In the case of Project Eagle, NAMA had the added pressure of wanting to make a clean and hasty exit from the North, where there was potential for resentment against an organization from the south 'interfering" in the property market in the North.
Added to this is the much slower recovery in property prices in the North and the unknown fallout from Brexit on the way. NAMA insists it got the best deal possible for its bundle of Northern loans.
One aspect of all this that is truly sickening is the way some of the vulture funds that have made huge profits on property loans here have managed to avoid paying any tax. They were able to do this by setting up their operations here as Special Purpose Vehicle companies that qualified for Section 110 treatment, a system that was originally set up to attract securitization business into the Financial Services Center in Dublin. Section 110 operations frequently pay no tax.
So not only have some of the vulture funds made a killing on Irish property, but they also have paid no tax on their profits. Only in Ireland, as they say!
One other thing. NAMA frequently says it is set to make a profit of a few billion on its operations, money it will be returning to the state. But this "profit" is on the discounted price it paid to the banks for the loans, not the original "book" value of the properties. The NAMA outcome will actually be a huge loss, which is being paid for by the ordinary taxpayer here.

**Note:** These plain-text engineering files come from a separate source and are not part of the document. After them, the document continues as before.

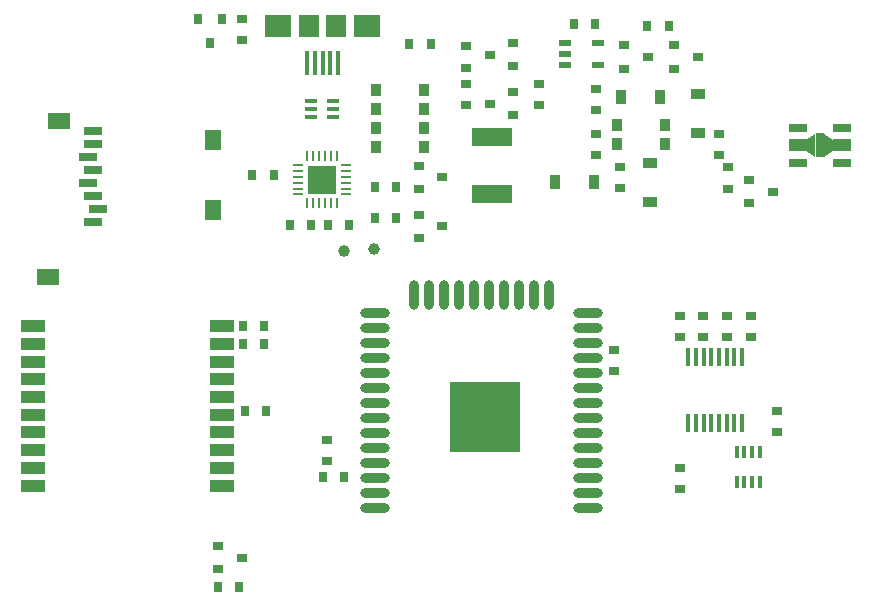
<source format=gbr>
G04 #@! TF.FileFunction,Paste,Top*
%FSLAX46Y46*%
G04 Gerber Fmt 4.6, Leading zero omitted, Abs format (unit mm)*
G04 Created by KiCad (PCBNEW 4.0.6) date 12/03/17 23:21:02*
%MOMM*%
%LPD*%
G01*
G04 APERTURE LIST*
%ADD10C,1.000000*%
%ADD11R,1.900000X1.400000*%
%ADD12R,1.400000X1.800000*%
%ADD13R,1.500000X0.700000*%
%ADD14R,0.350000X1.600000*%
%ADD15R,0.350000X1.000000*%
%ADD16C,1.000000*%
%ADD17O,2.500000X0.900000*%
%ADD18O,0.900000X2.500000*%
%ADD19R,6.000000X6.000000*%
%ADD20R,0.900000X0.700000*%
%ADD21R,0.700000X0.900000*%
%ADD22R,0.900000X0.800000*%
%ADD23R,0.900000X1.000000*%
%ADD24R,1.000000X0.400000*%
%ADD25R,0.400000X2.000000*%
%ADD26R,1.800000X1.900000*%
%ADD27R,2.300000X1.900000*%
%ADD28O,0.250000X1.000000*%
%ADD29O,1.000000X0.250000*%
%ADD30R,2.450000X2.450000*%
%ADD31R,0.900000X1.200000*%
%ADD32R,1.200000X0.900000*%
%ADD33R,3.500000X1.600000*%
%ADD34R,1.100000X0.600000*%
%ADD35R,1.500000X1.000000*%
%ADD36R,0.800000X2.000000*%
%ADD37R,2.000000X1.000000*%
%ADD38R,0.800000X0.900000*%
G04 APERTURE END LIST*
D10*
D11*
X53700000Y-59600000D03*
X52800000Y-72800000D03*
D12*
X66800000Y-61200000D03*
X66800000Y-67200000D03*
D13*
X56600000Y-60500000D03*
X56600000Y-61600000D03*
X56200000Y-62700000D03*
X56600000Y-63800000D03*
X56200000Y-64900000D03*
X56600000Y-66000000D03*
X57000000Y-67100000D03*
X56600000Y-68200000D03*
D14*
X111575000Y-85200000D03*
X111575000Y-79600000D03*
X110925000Y-85200000D03*
X110925000Y-79600000D03*
X110275000Y-85200000D03*
X110275000Y-79600000D03*
X109625000Y-85200000D03*
X109625000Y-79600000D03*
X108975000Y-85200000D03*
X108975000Y-79600000D03*
X108325000Y-85200000D03*
X108325000Y-79600000D03*
X107675000Y-85200000D03*
X107675000Y-79600000D03*
X107025000Y-85200000D03*
X107025000Y-79600000D03*
D15*
X113075000Y-90150000D03*
X112425000Y-90150000D03*
X111775000Y-90150000D03*
X111125000Y-90150000D03*
X111125000Y-87650000D03*
X111775000Y-87650000D03*
X112425000Y-87650000D03*
X113075000Y-87650000D03*
D16*
X80400000Y-70500000D03*
D17*
X80500000Y-92400000D03*
X80500000Y-91130000D03*
X80500000Y-89860000D03*
X80500000Y-88590000D03*
X80500000Y-87320000D03*
X80500000Y-86050000D03*
X80500000Y-84780000D03*
X80500000Y-83510000D03*
X80500000Y-82240000D03*
X80500000Y-80970000D03*
X80500000Y-79700000D03*
X80500000Y-78430000D03*
X80500000Y-77160000D03*
X80500000Y-75890000D03*
D18*
X83785000Y-74400000D03*
X85055000Y-74400000D03*
X86325000Y-74400000D03*
X87595000Y-74400000D03*
X88865000Y-74400000D03*
X90135000Y-74400000D03*
X91405000Y-74400000D03*
X92675000Y-74400000D03*
X93945000Y-74400000D03*
X95215000Y-74400000D03*
D17*
X98500000Y-75890000D03*
X98500000Y-77160000D03*
X98500000Y-78430000D03*
X98500000Y-79700000D03*
X98500000Y-80970000D03*
X98500000Y-82240000D03*
X98500000Y-83510000D03*
X98500000Y-84780000D03*
X98500000Y-86050000D03*
X98500000Y-87320000D03*
X98500000Y-88590000D03*
X98500000Y-89860000D03*
X98500000Y-91130000D03*
X98500000Y-92400000D03*
D19*
X89800000Y-84700000D03*
D20*
X100700000Y-79000000D03*
X100700000Y-80800000D03*
D21*
X67200000Y-99100000D03*
X69000000Y-99100000D03*
D22*
X67200000Y-95600000D03*
X67200000Y-97600000D03*
X69200000Y-96600000D03*
D23*
X80550000Y-57000000D03*
X84649999Y-57000000D03*
X84649999Y-58600000D03*
X80550000Y-58600000D03*
X84650000Y-61800000D03*
X80550001Y-61800000D03*
X80550001Y-60200000D03*
X84650000Y-60200000D03*
D16*
X77900000Y-70600000D03*
D24*
X75050000Y-58600000D03*
X76950000Y-59250000D03*
X76950000Y-57950000D03*
X76950000Y-58600000D03*
X75050000Y-57950000D03*
X75050000Y-59250000D03*
D25*
X77350000Y-54750000D03*
X76700000Y-54750000D03*
X76050000Y-54750000D03*
X75400000Y-54750000D03*
X74750000Y-54750000D03*
D26*
X77200000Y-51600000D03*
D27*
X79800000Y-51600000D03*
X72300000Y-51600000D03*
D26*
X74900000Y-51600000D03*
D28*
X77250000Y-62600000D03*
X76750000Y-62600000D03*
X76250000Y-62600000D03*
X75750000Y-62600000D03*
X75250000Y-62600000D03*
X74750000Y-62600000D03*
D29*
X74000000Y-63350000D03*
X74000000Y-63850000D03*
X74000000Y-64350000D03*
X74000000Y-64850000D03*
X74000000Y-65350000D03*
X74000000Y-65850000D03*
D28*
X74750000Y-66600000D03*
X75250000Y-66600000D03*
X75750000Y-66600000D03*
X76250000Y-66600000D03*
X76750000Y-66600000D03*
X77250000Y-66600000D03*
D29*
X78000000Y-65850000D03*
X78000000Y-65350000D03*
X78000000Y-64850000D03*
X78000000Y-64350000D03*
X78000000Y-63850000D03*
X78000000Y-63350000D03*
D30*
X76000000Y-64600000D03*
D31*
X99050000Y-64800000D03*
X95750000Y-64800000D03*
D32*
X107800000Y-60650000D03*
X107800000Y-57350000D03*
D33*
X90400000Y-60960000D03*
X90400000Y-65840000D03*
D34*
X96600000Y-53000000D03*
X96600000Y-53950000D03*
X96600000Y-54900000D03*
X99400000Y-54900000D03*
X99400000Y-53000000D03*
D10*
G36*
X118550000Y-60700000D02*
X119300000Y-61200000D01*
X119300000Y-62200000D01*
X118550000Y-62700000D01*
X118550000Y-60700000D01*
X118550000Y-60700000D01*
G37*
D13*
X120000000Y-60200000D03*
X120000000Y-63200000D03*
X116300000Y-60200000D03*
D35*
X116300000Y-61700000D03*
D13*
X116300000Y-63200000D03*
D35*
X120000000Y-61700000D03*
D10*
G36*
X117750000Y-62700000D02*
X117000000Y-62200000D01*
X117000000Y-61200000D01*
X117750000Y-60700000D01*
X117750000Y-62700000D01*
X117750000Y-62700000D01*
G37*
D36*
X118150000Y-61700000D03*
D23*
X105050000Y-61600000D03*
X100950001Y-61600000D03*
X100950001Y-60000000D03*
X105050000Y-60000000D03*
D37*
X67500000Y-77000000D03*
X67500000Y-78500000D03*
X67500000Y-80000000D03*
X67500000Y-81500000D03*
X67500000Y-83000000D03*
X67500000Y-84500000D03*
X67500000Y-86000000D03*
X67500000Y-87500000D03*
X67500000Y-89000000D03*
X67500000Y-90500000D03*
X67500000Y-90500000D03*
X67500000Y-89000000D03*
X67500000Y-87500000D03*
X67500000Y-86000000D03*
X67500000Y-84500000D03*
X67500000Y-83000000D03*
X67500000Y-81500000D03*
X67500000Y-80000000D03*
X67500000Y-78500000D03*
X67500000Y-77000000D03*
X51500000Y-77000000D03*
X51500000Y-78500000D03*
X51500000Y-80000000D03*
X51500000Y-81500000D03*
X51500000Y-83000000D03*
X51500000Y-84500000D03*
X51500000Y-86000000D03*
X51500000Y-87500000D03*
X51500000Y-89000000D03*
X51500000Y-90500000D03*
D31*
X101350000Y-57600000D03*
X104650000Y-57600000D03*
D32*
X103800000Y-63150000D03*
X103800000Y-66450000D03*
D20*
X109600000Y-60700000D03*
X109600000Y-62500000D03*
X69200000Y-52800000D03*
X69200000Y-51000000D03*
D21*
X71300000Y-84200000D03*
X69500000Y-84200000D03*
X71100000Y-77000000D03*
X69300000Y-77000000D03*
X71100000Y-78500000D03*
X69300000Y-78500000D03*
X105350000Y-51600000D03*
X103550000Y-51600000D03*
D20*
X99200000Y-60700000D03*
X99200000Y-62500000D03*
X94400000Y-58300000D03*
X94400000Y-56500000D03*
X88200000Y-53300000D03*
X88200000Y-55100000D03*
X88200000Y-58300000D03*
X88200000Y-56500000D03*
X106300000Y-77900000D03*
X106300000Y-76100000D03*
X110300000Y-77900000D03*
X110300000Y-76100000D03*
X112300000Y-77900000D03*
X112300000Y-76100000D03*
X108300000Y-77900000D03*
X108300000Y-76100000D03*
X106300000Y-89000000D03*
X106300000Y-90800000D03*
X76400000Y-88400000D03*
X76400000Y-86600000D03*
X114500000Y-84200000D03*
X114500000Y-86000000D03*
D21*
X76100000Y-89800000D03*
X77900000Y-89800000D03*
X85200000Y-53100000D03*
X83400000Y-53100000D03*
D20*
X99200000Y-56900000D03*
X99200000Y-58700000D03*
D21*
X97300000Y-51400000D03*
X99100000Y-51400000D03*
D20*
X101200000Y-63500000D03*
X101200000Y-65300000D03*
X110400000Y-65350000D03*
X110400000Y-63550000D03*
D21*
X71900000Y-64200000D03*
X70100000Y-64200000D03*
X76500000Y-68400000D03*
X78300000Y-68400000D03*
X75100000Y-68400000D03*
X73300000Y-68400000D03*
X80500000Y-65200000D03*
X82300000Y-65200000D03*
X82300000Y-67800000D03*
X80500000Y-67800000D03*
D38*
X67500000Y-51000000D03*
X65500000Y-51000000D03*
X66500000Y-53000000D03*
D22*
X101600000Y-53200000D03*
X101600000Y-55200000D03*
X103600000Y-54200000D03*
X105800000Y-53200000D03*
X105800000Y-55200000D03*
X107800000Y-54200000D03*
X112200000Y-64600000D03*
X112200000Y-66600000D03*
X114200000Y-65600000D03*
X92200000Y-55000000D03*
X92200000Y-53000000D03*
X90200000Y-54000000D03*
X92200000Y-59150000D03*
X92200000Y-57150000D03*
X90200000Y-58150000D03*
X84200000Y-67550000D03*
X84200000Y-69550000D03*
X86200000Y-68550000D03*
X84200000Y-63400000D03*
X84200000Y-65400000D03*
X86200000Y-64400000D03*
M02*

</source>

There is huge resentment here at all this, not least because of some individual cases which have gained wide coverage.
Some home owners have found that their distressed mortgages were sold on to vulture funds at less than half the original loan value. The same applies to some small builders who got into trouble and now find their loans were bought up by vulture funds for around 40 percent of the "book" value.
These people never got a chance to buy back their loans at these levels. Instead they still owe the full amount of the original loan. And they are being squeezed to pay up as much of that as possible.